So it turns out that the ongoing state-based legal challenges to ObamaCare might not be mere courtroom irritations, even before the Supreme Court get involved. Depending on how the rulings go, they could end up making implementation very, very difficult.
Here’s the issue: Judges in both Florida and Virginia have indicated that they may accept some of the key constitutional arguments against the law’s individual mandate, which requires everyone to purchase health insurance or pay a fine. As The New York Times reported over the holiday, if either of those judges eventually rules that the mandate is unconstitutional, then the judge will have to choose whether or not to let implementation of the rest of the law proceed:
Virginia’s attorney general, Kenneth T. Cuccinelli II, a Republican who filed the Richmond lawsuit, argues that if Judge Hudson rejects the insurance requirement he should instantly invalidate the entire act on a nationwide basis.
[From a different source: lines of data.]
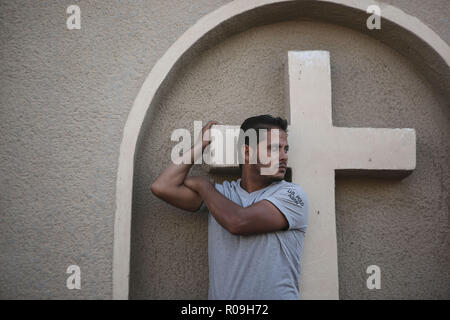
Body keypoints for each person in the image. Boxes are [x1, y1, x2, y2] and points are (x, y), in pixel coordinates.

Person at [151, 114, 309, 299]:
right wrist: (201, 144)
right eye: (274, 148)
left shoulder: (292, 196)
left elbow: (239, 222)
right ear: (247, 153)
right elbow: (162, 186)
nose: (283, 156)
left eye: (285, 149)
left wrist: (204, 186)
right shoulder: (222, 196)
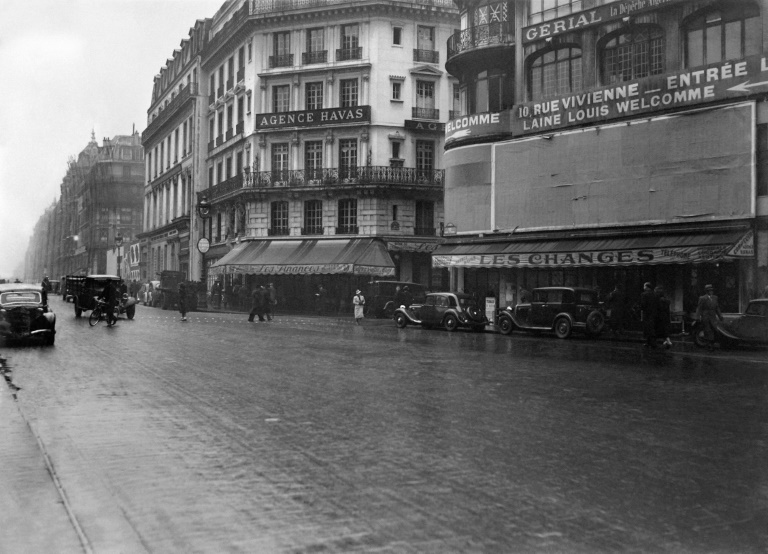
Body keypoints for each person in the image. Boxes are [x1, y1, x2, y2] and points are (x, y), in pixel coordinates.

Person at [694, 284, 724, 351]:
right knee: (708, 331)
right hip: (706, 317)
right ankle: (709, 345)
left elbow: (717, 308)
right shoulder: (702, 298)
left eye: (711, 290)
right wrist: (697, 317)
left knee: (715, 330)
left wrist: (720, 316)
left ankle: (712, 343)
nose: (711, 292)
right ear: (706, 291)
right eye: (709, 290)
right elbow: (699, 308)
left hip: (713, 317)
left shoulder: (715, 298)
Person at [640, 282, 657, 348]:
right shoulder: (655, 294)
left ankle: (650, 342)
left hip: (647, 313)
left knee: (647, 328)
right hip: (654, 313)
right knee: (652, 327)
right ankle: (651, 342)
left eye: (644, 286)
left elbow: (643, 305)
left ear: (646, 287)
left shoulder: (644, 294)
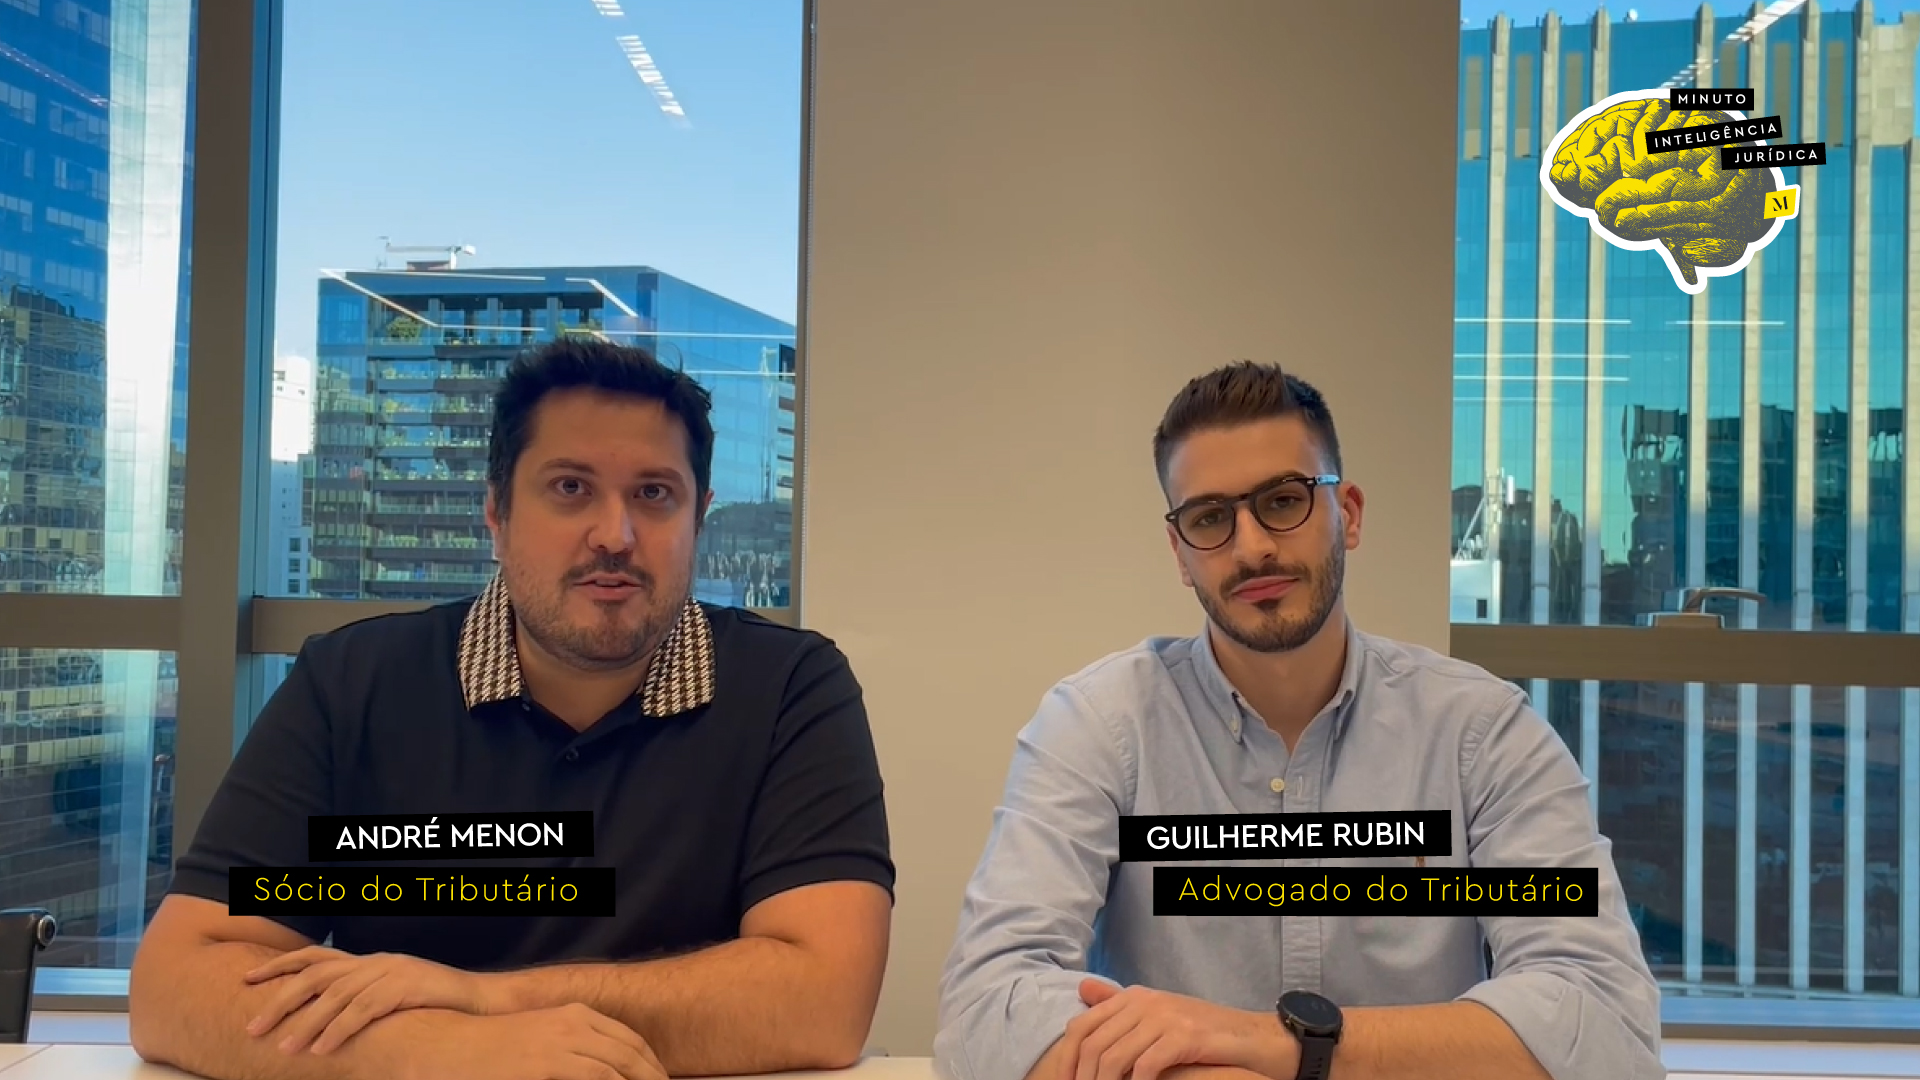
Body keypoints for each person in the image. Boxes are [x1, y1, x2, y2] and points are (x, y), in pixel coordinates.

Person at [129, 338, 894, 1080]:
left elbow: (822, 1001)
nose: (615, 536)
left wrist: (488, 1002)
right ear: (495, 513)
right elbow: (178, 982)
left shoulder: (787, 689)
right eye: (570, 488)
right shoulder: (359, 684)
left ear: (699, 517)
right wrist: (434, 1052)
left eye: (654, 495)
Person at [934, 361, 1662, 1080]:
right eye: (1210, 518)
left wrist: (1284, 1046)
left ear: (1347, 514)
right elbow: (985, 1013)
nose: (1251, 546)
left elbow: (1604, 1024)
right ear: (1181, 554)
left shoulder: (1480, 734)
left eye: (1283, 501)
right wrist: (1219, 1069)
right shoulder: (1098, 726)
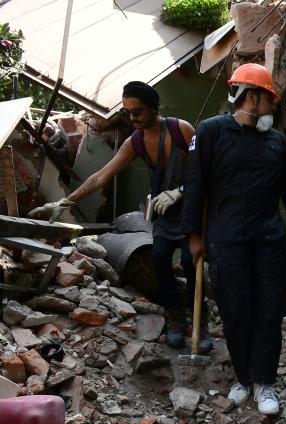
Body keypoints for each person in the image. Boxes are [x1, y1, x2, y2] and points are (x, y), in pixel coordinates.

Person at [182, 63, 286, 416]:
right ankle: (243, 378)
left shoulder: (276, 141)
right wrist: (194, 235)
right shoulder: (211, 132)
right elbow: (196, 186)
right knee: (236, 311)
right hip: (225, 241)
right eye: (270, 99)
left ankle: (265, 383)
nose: (274, 107)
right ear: (252, 97)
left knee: (269, 312)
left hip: (268, 240)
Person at [48, 81, 211, 352]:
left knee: (189, 261)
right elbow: (101, 176)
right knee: (159, 259)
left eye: (138, 112)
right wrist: (66, 200)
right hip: (163, 213)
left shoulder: (181, 130)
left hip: (192, 210)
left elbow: (203, 174)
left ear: (154, 108)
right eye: (128, 112)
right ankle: (175, 316)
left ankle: (200, 320)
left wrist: (180, 192)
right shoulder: (135, 141)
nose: (133, 118)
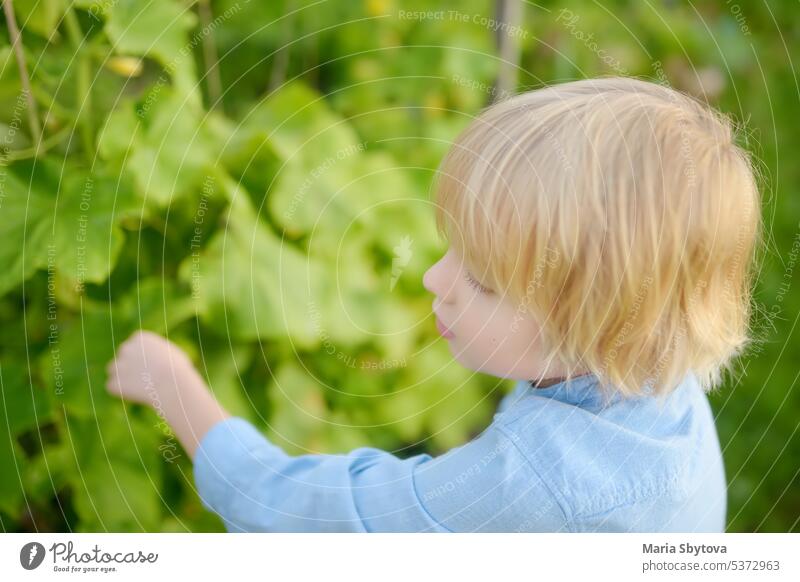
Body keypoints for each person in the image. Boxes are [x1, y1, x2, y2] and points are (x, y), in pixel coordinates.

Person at [105, 76, 762, 532]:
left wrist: (175, 389)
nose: (431, 279)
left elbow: (309, 523)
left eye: (482, 282)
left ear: (598, 322)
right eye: (454, 251)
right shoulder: (654, 384)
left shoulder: (535, 484)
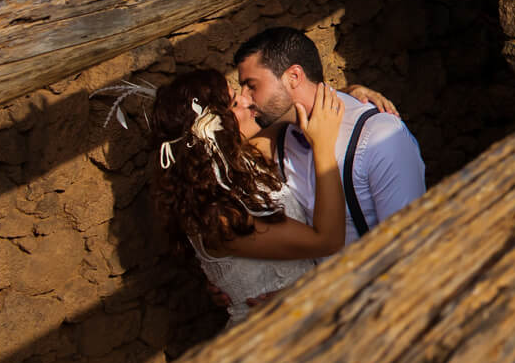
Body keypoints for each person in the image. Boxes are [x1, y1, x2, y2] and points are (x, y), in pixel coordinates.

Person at [148, 69, 348, 326]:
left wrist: (354, 97)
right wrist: (323, 147)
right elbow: (328, 241)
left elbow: (290, 107)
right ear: (207, 130)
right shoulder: (218, 216)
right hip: (273, 340)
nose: (246, 100)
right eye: (234, 103)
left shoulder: (245, 159)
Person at [234, 26, 425, 244]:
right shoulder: (279, 136)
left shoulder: (380, 137)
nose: (245, 98)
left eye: (251, 86)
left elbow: (408, 241)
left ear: (294, 76)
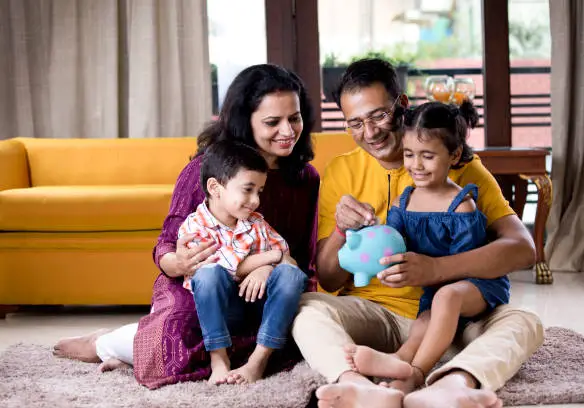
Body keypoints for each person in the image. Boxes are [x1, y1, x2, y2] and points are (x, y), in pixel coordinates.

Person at [290, 58, 543, 408]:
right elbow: (330, 279)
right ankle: (358, 385)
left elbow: (522, 249)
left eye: (378, 115)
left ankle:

Mr. Cuccinelli and the plaintiffs in the Florida case, who include attorneys general or governors from 20 states, have emphasized that Congressional bill writers did not include a “severability clause” that would explicitly protect other parts of the sprawling law if certain provisions were struck down.
An earlier version of the legislation, which passed the House last November, included severability language. But that clause did not make it into the Senate version, which ultimately became law. A Democratic aide who helped write the bill characterized the omission as an oversight.
Without such language, the Supreme Court, through its prior rulings, essentially requires judges to try to determine whether Congress would have enacted the rest of a law without the unconstitutional provisions.
The first thing to note from this passage is that the severability clause was left out by mistake—despite the absolute certainty that the mandate would be challenged—indicating the haste with which the bill was cobbled together, and the overall sloppiness of its construction. The law we got was not a polished, considered piece of legislation. It was a rush job with a lot of glitches. As I’ve written before, in software terms, the legislation that passed was still in beta form.
The second point to make here is that it is very difficult to imagine that Congress would have passed the rest of the law without the mandate. For one thing, the mandate was the least popular part of the law throughout the debate, so based purely political calculus, if members of Congress could have left it out, they presumably would have. (It was so unpopular, in fact, that Obama ran against it during his campaign.)
The mandate was also a key part of the bill’s construction, because, at least in theory, it mitigates the negative effects of two of the law’s biggest goodies—the provisions requiring insurers to sell insurance to anyone and to set premium rates without taking individual preexisting health conditions into account.
The problem with those provisions is that, if enacted by themselves, they set up a system in which many individuals have little incentive to maintain health insurance. So the healthiest people opt out, which causes insurance premiums to rise, which in turn causes more healthy people to opt out, and so on and so forth until pretty soon you have a very small pool of very sick people.
The idea behind the mandate is that you can prevent that sort of spiral by requiring everyone to purchase health insurance. Now, it’s not clear that the mandate will actually stop individuals from waiting until the last minute to purchase health insurance—for many folks, it may be cheaper to pay the fine. Regardless, though, the law certainly wouldn’t work the way it’s intended to work without a mandate, meaning that it would be something of a stretch, at best, to assert that Congress would have passed the rest of the law without it.
We don’t yet know how either of the judges will rule on the constitutional merits of the mandate—rulings are expected by the end of the year—so the point may ultimately be moot. But if either does decide that the mandate doesn’t pass constitutional muster, it will be quite difficult to make a compelling case that Congress would’ve passed the rest of the law anyway and that those other pieces should therefore continue to stand.